Several hundred people flying dozens of pro-police American flags featuring a single blue stripe gathered Saturday by the Riverfront Park clocktower for the Law Enforcement Support Rally organized by local pastors.
Pastor Danny Green, who founded Reaching Out Advocating Recovery, or ROAR, began the event with prayers and the Pledge of Allegiance, “because that’s just what Americans do, amen,” he said.
Green spoke to a mostly white crowd, peppered with American flags, MAGA hats, “Back the Blue” shirts and posters promoting Republican candidate for governor Josh Freed, who attended the rally. He said he preaches a message of unity and compassion for law enforcement.
Green’s life was spiraling out of control when police officers pulled him over for driving while under the influence, he said.
His wife Sherry took the mic to say police saved their family.
“I love the police department because they arrested him,” Sherry said.
Danny decried calls to defund the police, saying the world is getting “crazier and crazier and crazier.” The couple repeated that without law enforcement to “clean up the streets,” there would be “mayhem and chaos.” The crowd responded with applause and amens.
Green passed the mic to people involved in ROAR who said police showed them compassion when no one else would, before giving Sheriff Ozzie Knezovich a plaque to show their appreciation.
Knezovich, in his speech to the crowd, pointed to the traumatizing experiences law enforcement and their families must carry. He described responding to a call in which a 3-year-old girl tugged on his pants, looked up at him with “gorgeous brown eyes” and told him, “Daddy beat up Mommy.”
Knezovich said activists and the media forget these moments law enforcement face. He addressed the murder of George Floyd without naming the victim.
“You blame all of us for the acts of one individual. And that act was inexcusable,” Knezovich said. “And if you would’ve taken the time to sit and listen, you would’ve heard 800,000 police officers in America go, ‘That was wrong.’ ”
Knezovich said he’s worked with Black activists in the community, but that they aren’t focused enough on unity.
He said he’s shaken hands with Kurtis Robinson, president of the Spokane chapter of the NAACP, and that he told Robinson he doesn’t like activists.
Activists “don’t care about people, folks,” Knezovich said. “They care about causes, and most of their causes aren’t worth caring about.”
Robinson, who attended the event, said he and Knezovich don’t agree on many points, but he’s focused on those in which they can find common ground and address problems on “both sides of the badge.”
“Just because we’re calling for accountability doesn’t mean we’re not supporting law enforcement, too,” Robinson said. “The reality is that the suicide rates for our first responders in our community are off the charts. We have failed them that way.”
Those calling for changes to address racial bias in policing, Robinson said, are not activists but the community at large, as evidenced by the thousands who marched in Spokane in support after Floyd’s killing.

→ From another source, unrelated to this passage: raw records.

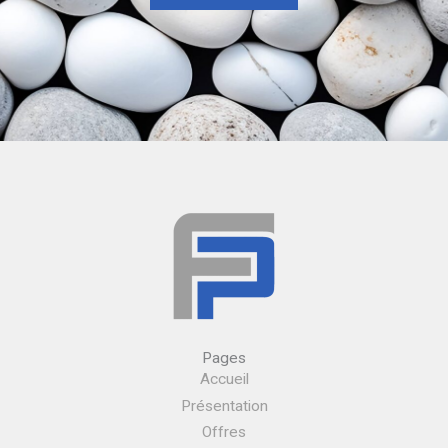
Pages
Accueil
Présentation
Offres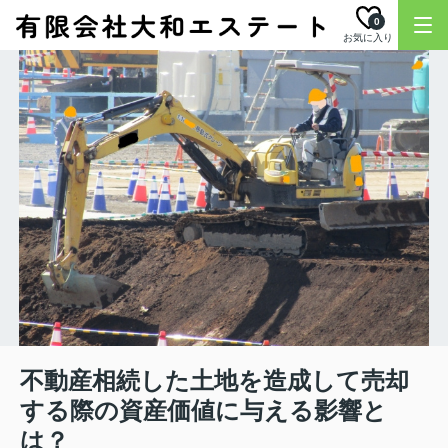
0
お気に入り
不動産相続した土地を造成して売却
する際の資産価値に与える影響と
は？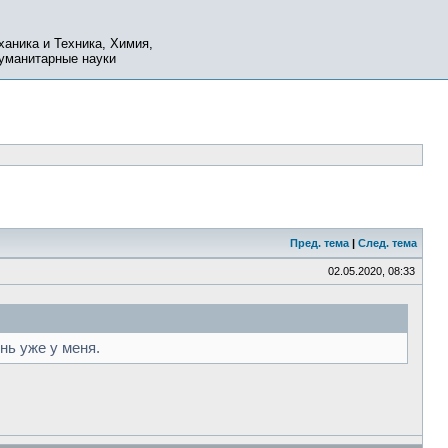
ханика и Техника, Химия,
Гуманитарные науки
Пред. тема
|
След. тема
02.05.2020, 08:33
нь уже у меня.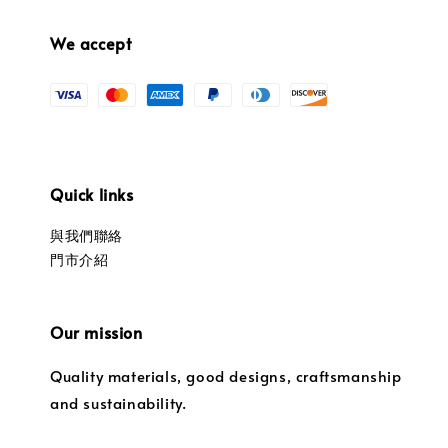
We accept
Quick links
與我們聯絡
門市介紹
Our mission
Quality materials, good designs, craftsmanship
and sustainability.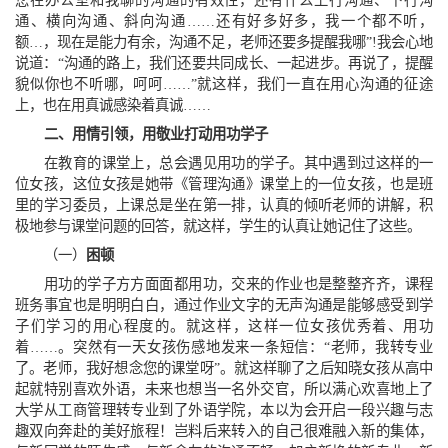
您在办公室和我聊的沟通的有效性，还有什么上行沟通、下行沟
通、横向沟通、斜向沟通……还有好多好多，我一个都不听，
额…，现在是能力有余，沟通不足，老师还要多提醒我哪”!我会心地
说道：“沟通的路上，我们还要共同成长、一起进步。再说了，提醒
貌似你也不听哪，呵呵……”就这样，我们一直在用心沟通的征途
上，也在用真诚感染着真诚……
二、
用情引领，用敬业打动用功学子
在教育的课堂上，总会遇见用功的学子。其中遇到过这样的一
位女孩，这位女孩是她带《管理沟通》课堂上的一位女孩，也是班
里的学习委员，上课总是坐在第一排，认真的倾听老师的讲解，积
极地参与课堂问题的回答，就这样，学生的认真让她记住了这些。
（一）
困顿
用功的学子方方面面都用功，交来的作业也是整整齐齐，课程
班务事宜也是明明白白，通过作业文字的无声沟通是能够感受到学
子们学习的用心程度的。就这样，这样一位女孩优秀着、用功
着……。突然有一天女孩伤感地发来一条短信：“老师，我转专业
了。老师，我好想念您的课堂呀”。就这样聊了之后知晓女孩从高中
起就特别喜欢外语，未来也想当一名外交官，所以满心欢喜地上了
大学从工商管理转专业到了外语学院，本以为会开启一段兴趣与志
趣双向奔赴的美好旅程！岂料后来转入的自己很难融入新的集体，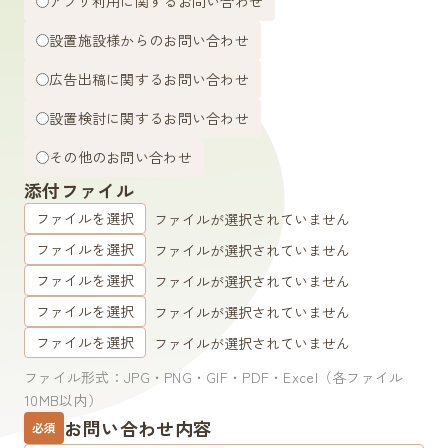
アプリ利用に関するお問い合わせ
設置施設様からのお問い合わせ
広告出稿に関するお問い合わせ
設置検討に関するお問い合わせ
その他のお問い合わせ
添付ファイル
ファイルを選択
ファイルが選択されていません
ファイルを選択
ファイルが選択されていません
ファイルを選択
ファイルが選択されていません
ファイルを選択
ファイルが選択されていません
100
ファイルを選択
ファイルが選択されていません
%
ファイル形式：JPG・PNG・GIF・PDF・Excel（各ファイル
10
MB以内）
お問い合わせ内容
必須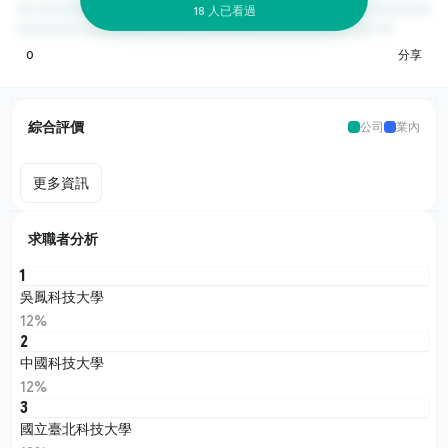
18 人已看過
0
分享
綜合評價
公司
業內
更多資訊
求職者分析
1
吳鳳科技大學
12%
2
中國科技大學
12%
3
國立臺北科技大學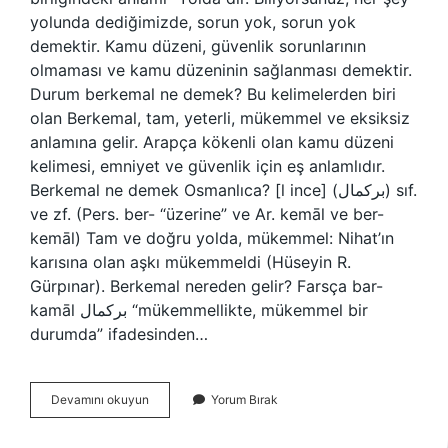
yolunda dediğimizde, sorun yok, sorun yok
demektir. Kamu düzeni, güvenlik sorunlarının
olmaması ve kamu düzeninin sağlanması demektir.
Durum berkemal ne demek? Bu kelimelerden biri
olan Berkemal, tam, yeterli, mükemmel ve eksiksiz
anlamına gelir. Arapça kökenli olan kamu düzeni
kelimesi, emniyet ve güvenlik için eş anlamlıdır.
Berkemal ne demek Osmanlıca? [l ince] (ﺑﺮﻛﻤﺎﻝ) sıf.
ve zf. (Pers. ber- “üzerine” ve Ar. kemāl ve ber-
kemāl) Tam ve doğru yolda, mükemmel: Nihat’ın
karısına olan aşkı mükemmeldi (Hüseyin R.
Gürpınar). Berkemal nereden gelir? Farsça bar-
kamāl برکمال “mükemmellikte, mükemmel bir
durumda” ifadesinden…
Berkemal
Devamını okuyun
Yorum Bırak
Olmak
Ne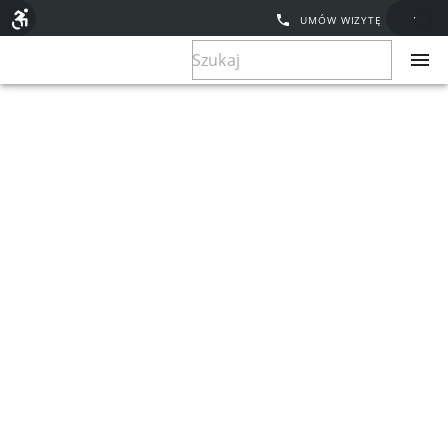
UMÓW WIZYTĘ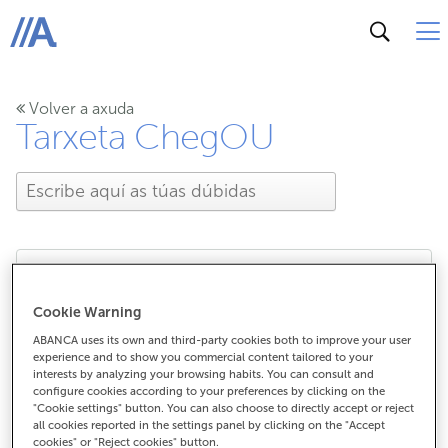
ABANCA
Volver a axuda
Tarxeta ChegOU
Onde podo utilizar a
Cookie Warning
ABANCA uses its own and third-party cookies both to improve your user
tarxeta ChegOU?
experience and to show you commercial content tailored to your
interests by analyzing your browsing habits. You can consult and
configure cookies according to your preferences by clicking on the
"Cookie settings" button. You can also choose to directly accept or reject
all cookies reported in the settings panel by clicking on the "Accept
Onde podo utilizar a tarxeta ChegOU?
cookies" or "Reject cookies" button.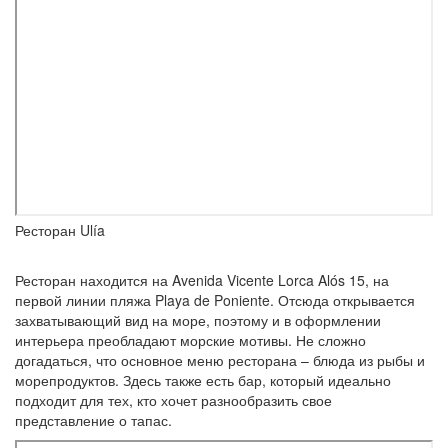
Ресторан Ulía
Ресторан находится на Avenida Vicente Lorca Alós 15, на
первой линии пляжа Playa de Poniente. Отсюда открывается
захватывающий вид на море, поэтому и в оформлении
интерьера преобладают морские мотивы. Не сложно
догадаться, что основное меню ресторана – блюда из рыбы и
морепродуктов. Здесь также есть бар, который идеально
подходит для тех, кто хочет разнообразить свое
представление о тапас.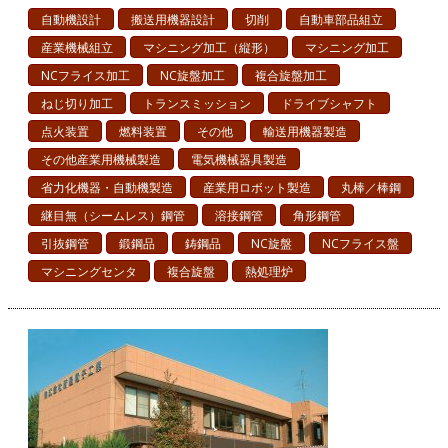
自動機設計
搬送用機器設計
切削
自動車部品組立
産業機械組立
マシニング加工（縦形）
マシニング加工
NCフライス加工
NC旋盤加工
複合旋盤加工
ねじ切り加工
トランスミッション
ドライブシャフト
点火装置
燃料装置
その他
輸送用機器製造
その他産業用機械製造
電気機械器具製造
省力化機器・自動機製造
産業用ロボット製造
丸棒／棒鋼
継目無（シームレス）鋼管
溶接鋼管
角形鋼管
引抜鋼管
鍛鋼品
鋳鋼品
NC旋盤
NCフライス盤
マシニングセンタ
複合旋盤
熱処理炉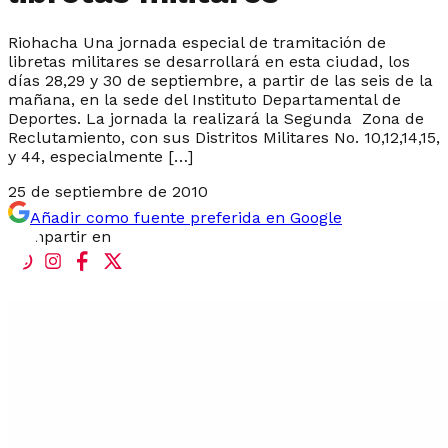
Riohacha Una jornada especial de tramitación de
libretas militares se desarrollará en esta ciudad, los
días 28,29 y 30 de septiembre, a partir de las seis de la
mañana, en la sede del Instituto Departamental de
Deportes. La jornada la realizará la Segunda Zona de
Reclutamiento, con sus Distritos Militares No. 10,12,14,15,
y 44, especialmente […]
25 de septiembre de 2010
Añadir como fuente preferida en Google
Compartir en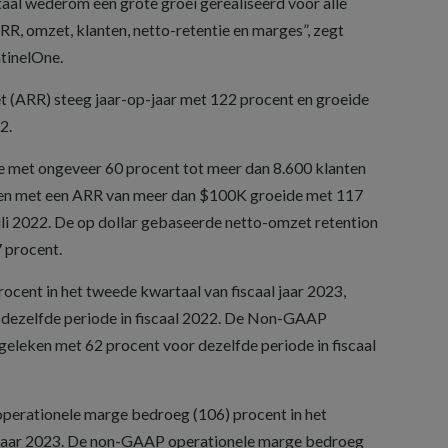
al wederom een grote groei gerealiseerd voor alle
ARR, omzet, klanten, netto-retentie en marges”, zegt
tinelOne.
t (ARR) steeg jaar-op-jaar met 122 procent en groeide
2.
de met ongeveer 60 procent tot meer dan 8.600 klanten
nten met een ARR van meer dan $100K groeide met 117
uli 2022. De op dollar gebaseerde netto-omzet retention
 procent.
ent in het tweede kwartaal van fiscaal jaar 2023,
 dezelfde periode in fiscaal 2022. De Non-GAAP
eleken met 62 procent voor dezelfde periode in fiscaal
erationele marge bedroeg (106) procent in het
e jaar 2023. De non-GAAP operationele marge bedroeg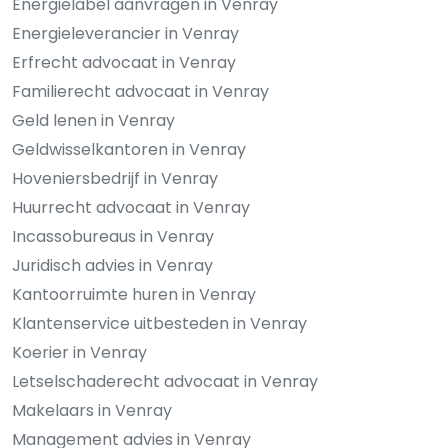
Energielabel aanvragen in Venray
Energieleverancier in Venray
Erfrecht advocaat in Venray
Familierecht advocaat in Venray
Geld lenen in Venray
Geldwisselkantoren in Venray
Hoveniersbedrijf in Venray
Huurrecht advocaat in Venray
Incassobureaus in Venray
Juridisch advies in Venray
Kantoorruimte huren in Venray
Klantenservice uitbesteden in Venray
Koerier in Venray
Letselschaderecht advocaat in Venray
Makelaars in Venray
Management advies in Venray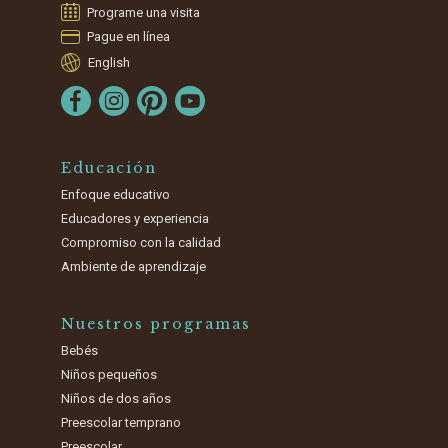
Programe una visita
Pague en línea
English
Educación
Enfoque educativo
Educadores y experiencia
Compromiso con la calidad
Ambiente de aprendizaje
Nuestros programas
Bebés
Niños pequeños
Niños de dos años
Preescolar temprano
Preescolar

Knezovich did not address acts of police violence in Spokane, instead focusing on calls to defund the police.
“Heck, folks, they never funded us,” Knezovich said. “They continually drop every ounce of society’s luggage at our feet and expect us to pick it up and carry it, and they give us nothing to do it with.”
A Spokane County budget breakdown from 2020 shows the Sheriff’s Office received $45,079,551 in funding. Overall, the county’s health and human services programs received $53,696,679. That money included programs like housing and community development, which received $5,959,498, and behavioral health services, which received $34,001,015.
Robinson said he agrees with Knezovich that first responders are expected to carry too much weight, and he said they should get more funding for training, not for military-style weapons.
Knezovich said the people who carry the burden of “things in my head I wish on none of you” are not just law enforcement but also their families.
He ended his speech with an anecdote about officers killed on-duty in Dallas in 2016.
“We get to see people at their worst, and man has an infinite amount of capability of doing very awful things to their fellow person,” Knezovich said. “It’s almost limitless.”